I didn't spend much time with other kids until I started school, and I think my development was fine.

Though you may want to take me as a cautionary tale.

The same goes for me, right down to possibly taking me as a cautionary tale.

t whine

I want to be over this stupid cold. I would also like to not suffer any more insomnia, thanks ever so.

t / whiiiiiiiiiiiiiiine


Steph L. - Jan 05, 2005 11:50:46 am PST #1370 of 10002
Unusually and exceedingly peculiar and altogether quite impossible to describe

Jilli, no one could EVER take you as a cautionary tale. More like a role model.

Only the ones that you're in, darling.

I need to factor this into more of my calculations.

t smooches Hec


Jessica - Jan 05, 2005 11:55:27 am PST #1371 of 10002
And then Ortus came and said "It's Ortin' time" and they all Orted off into the sunset

I spent tons of time with other kids, from La Leche League to playgroup to preschool. And I still turned out a cranky hermit, albeit an early walking/talking one.

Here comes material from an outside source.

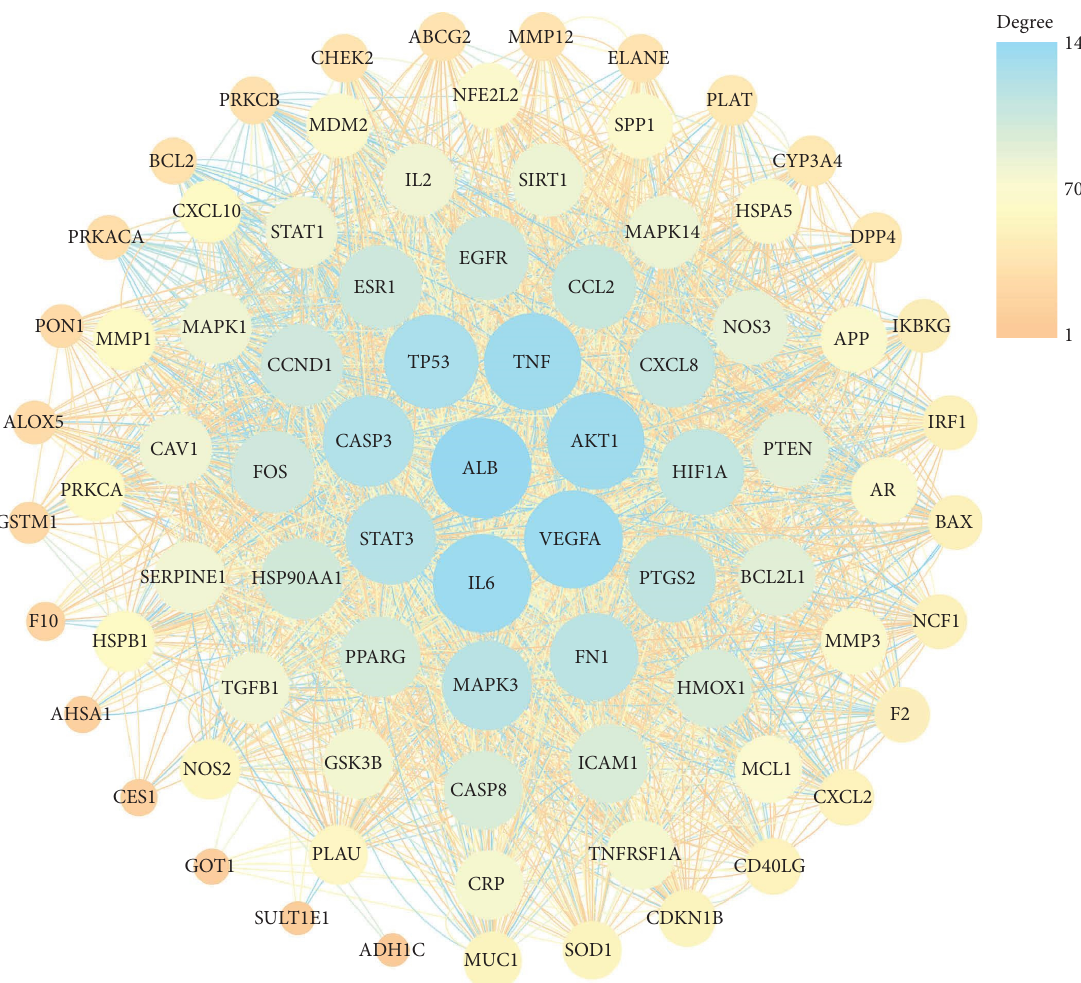
Figure 3: PPI network of intersection targets. Te area of the node in Figure 3 is proportional to the degree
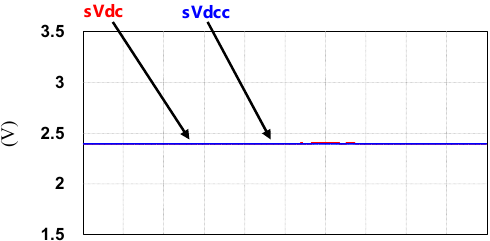
Figure 16. Shunt APF DC link voltage command and feedback signals (t 0 –t 2 ).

Atropa - Jan 05, 2005 12:07:07 pm PST #1372 of 10002
The artist formerly associated with cupcakes.

Jilli, no one could EVER take you as a cautionary tale. More like a role model.

t smooches Teppy

I do not want to be in the office. I want to go thrift store shopping. I also would like some tasty hot cocoa, and perhaps a nap.


Matt the Bruins fan - Jan 05, 2005 12:08:13 pm PST #1373 of 10002
"I remember when they eventually introduced that drug kingpin who murdered people and smuggled drugs inside snakes and I was like 'Finally. A normal person.'” —RahvinDragand

There is the point that until I was four I pretty much exclusively associated with adults, and subsequently regarded being put amongst fellow kindergarteners with much the same enthusiasm that incarcerated former cops must view being moved to general population.


Steph L. - Jan 05, 2005 12:08:56 pm PST #1374 of 10002
Unusually and exceedingly peculiar and altogether quite impossible to describe

I also would like some tasty hot cocoa

It is cold, grey, and rainy here. Perfect hot cocoa weather. I think I shall have some when I get home after my therapy appt. Speaking of which, I ought to head out.